With all the new features, campus police hope to stay up-to-date with current events on campus. The new cars will be easier to maintain and should have a longer life here on campus.

Some students, however, do not see a need for new patrol cars on campus.

“I don’t understand why we need newer cars; the cars they had seemed fine,” said Kayla Tucker, a sophomore majoring in nursing. “Tech Police doesn’t have to drive or do much with the cars, so wouldn’t the older cars do just fine?”

 Previous to getting the new patrol cars, the university would purchase refurbished patrols in order to keep cost down, but there is a downside to buying older, refurbished cars.

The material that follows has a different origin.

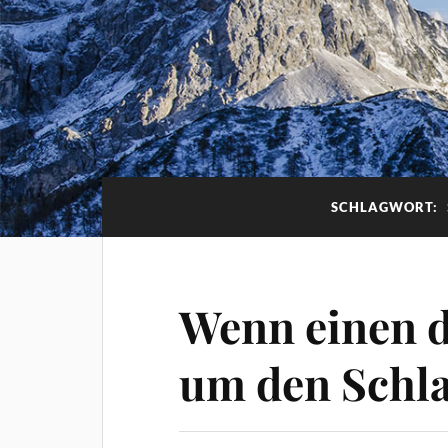
SCHLAGWORT:
Wenn einen d
um den Schla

“When buying the refurbished cars, we would then take on all the baggage and years of work that came with those cars,” Clemens said. “By getting brand new cars this year, we will be able to keep them here on campus for much, much longer.”

Another way Tech Police is keeping their cars in better condition is that the cars stay on campus at office. Campus officers do not take them home like other municipal law enforcement officers do.

With upgrading the patrol car, Tech Police also redesigned the logos printed on their patrol cars. The logo was designed by the president and executive vice president of Students Affairs and the Tech Police Chief to make it more visible as a police vehicle.

“They also decided to redo the logo because of upcoming centennial this year,” Clemens said. “Another reason was to use Tech’s color so students could recognize it as a campus patrol car.”

While some students may not see a need for the newer patrol cars, others have noticed a change in the new cars.

“I have seen the new cars drive around campus and they look really nice,” said Heather Fletcher, a freshman Tech student. “They remind of an actual police car which is good because I know a lot of students don’t think Tech Police is a real police office.”